It's that can again
Researchers have discovered that watching cat videos makes people "more energetic and more positive". The team at Indiana University also found them to have "fewer negative emotions, such as anxiety, annoyance and sadness". Euroland finance ministers will be forced to watch a cat video at the start of their meeting today.
Investors have just about abandoned any hope of an agreement with Greece emerging from the Eurogroup meeting in Luxembourg. Some believe Athens has the cash to settle its €1.6bn bill with the IMF this month. Some predict capital controls to limit bank withdrawals. Some say a default by Greece would result in the country's ejection not only from the euro zone but from the EU itself. Everyone has a theory and nobody knows, not even the protagonists.
It is unlikely that the denouement will come today. Greece has until the end of the month to make its payment to the IMF: Neither side would benefit from pulling the trigger at this stage so investors expect the poor old can to get another kick down the road. Anticlimax is almost assured, as with yesterday's Federal Reserve monetary policy decision.
Wages not rates
As widely expected, the Fed left its Funds Rate unchanged yesterday. Investors reacted by selling the US dollar but it was not the weakest performer. A greater surprise was the acceleration in UK wage inflation. Investors reacted by buying sterling but it was not the top performer.
The UK employment data, which were decent enough in the round, included the surprise news that wages were up by 2.7% on the year. The pound shot higher. It was not the outright leader, having to concede first place to the Norwegian krone, but it strengthened by 0.7%.
The US dollar headed the other way, falling sharply after the Fed confirmed that it would be leaving its benchmark interest rate unchanged for the time being. The feeling is that a September increase is still on the cards but nobody is sure.
Today's ecostat agenda began with New Zealand's first quarter gross domestic product figures. They showed the economy expanding by just 0.2%, two thirds less than expected. Investors slammed the NZ dollar, knocking another two cents off its value.
The Kiwi was already on the retreat following the UK employment data. It ended up with a daily loss of -2.3%, making it the weakest performer for the month, the quarter and the year to date.

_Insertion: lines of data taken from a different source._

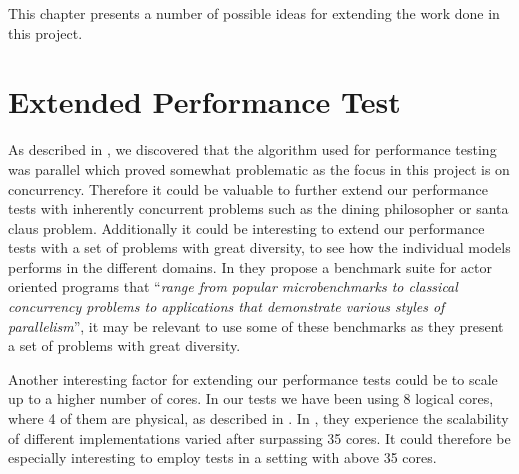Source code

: \makeatletter {}\makeatother
{}
This chapter presents a number of possible ideas for extending the work done in this project.

\section{Extended Performance Test}
\label{sec:extended_performance_test}
As described in , we discovered that the algorithm used for performance testing was parallel which proved somewhat problematic as the focus in this project is on concurrency. Therefore it could be valuable to further extend our performance tests with inherently concurrent problems such as the dining philosopher or santa claus problem. Additionally it could be interesting to extend our performance tests with a set of problems with great diversity, to see how the individual models performs in the different domains. In \cite{imam2014savina} they propose a benchmark suite for actor oriented programs that ``\textit{range from popular microbenchmarks to classical concurrency problems to applications that demonstrate various styles of parallelism}'', it may be relevant to use some of these benchmarks as they present a set of problems with great diversity.

Another interesting factor for extending our performance tests could be to scale up to a higher number of cores. In our tests we have been using 8 logical cores, where 4 of them are physical, as described in . In \cite{harris2003language}, they experience the scalability of different implementations varied after surpassing 35 cores. It could therefore be especially interesting to employ tests in a setting with above 35 cores.



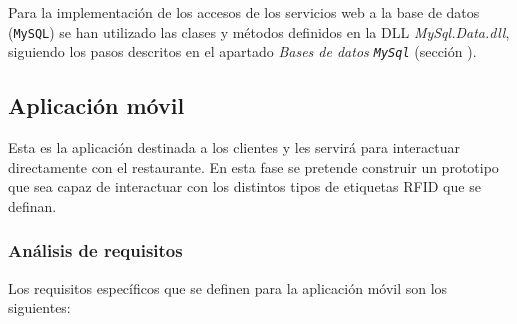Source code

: Para la implementación de los accesos de los servicios web a la base de datos 
(\texttt{MySQL}) se han utilizado las clases y métodos definidos en la \acs{DLL}
\emph{MySql.Data.dll}, siguiendo los pasos descritos en el apartado
\emph{Bases de datos \texttt{MySql}} (sección \label{subsec:webServicesApp}).

\subsection{Aplicación móvil}
Esta es la aplicación destinada a los clientes y les servirá para interactuar
directamente con el restaurante. En esta fase se pretende construir un
prototipo que sea capaz de interactuar con los distintos
tipos de etiquetas \acs{RFID} que se definan.

\subsubsection{Análisis de requisitos}
Los requisitos específicos que se definen para la aplicación móvil son los
siguientes:
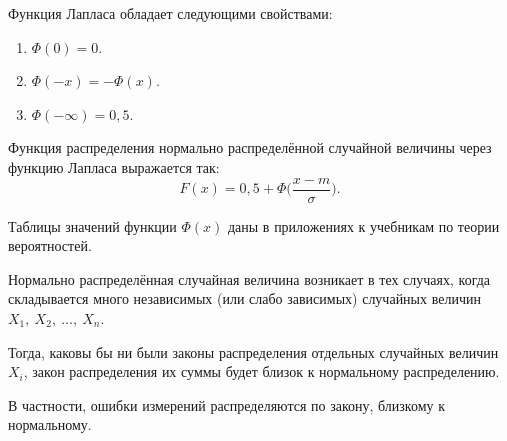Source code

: \documentclass[a4paper]{article}
\begin{document}
                    Функция Лапласа обладает следующими свойствами:
                    \begin{enumerate}
                        \item $\Phi (0) = 0$.
                        \item $\Phi (-x) = -\Phi (x)$.
                        \item $\Phi (-\infty) = 0,5$.
                    \end{enumerate}

                    Функция распределения нормально распределённой случайной величины через функцию Лапласа выражается так:
                    \begin{equation*}
                        F(x) = 0,5 + \Phi \Big( \frac{x - m}{\sigma} \Big) .
                    \end{equation*}

                    Таблицы значений функции $\Phi (x)$ даны в приложениях к учебникам по теории вероятностей.

                    Нормально распределённая случайная величина возникает в тех случаях, когда складывается много независимых (или слабо зависимых) случайных величин $X_1 , \: X_2 , \: \ldots , \: X_n$.
                    
                    Тогда, каковы бы ни были законы распределения отдельных случайных величин $X_i$, закон распределения их суммы будет близок к нормальному распределению.
                    
                    В частности, ошибки измерений распределяются по закону, близкому к нормальному.
\end{document}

There are rate decision today from the central banks of Switzerland and Denmark. A relaxation of policy is possible from either. The only ecostats due before lunch are the UK retail sales data for May, which are forecast to show them flat on the month.The US inflation figure this afternoon will have been devalued slightly by yesterday's Fed announcement but if it is widely adrift from the forecast 0.2% it could affect the dollar. Listen out for the sound of that can being kicked.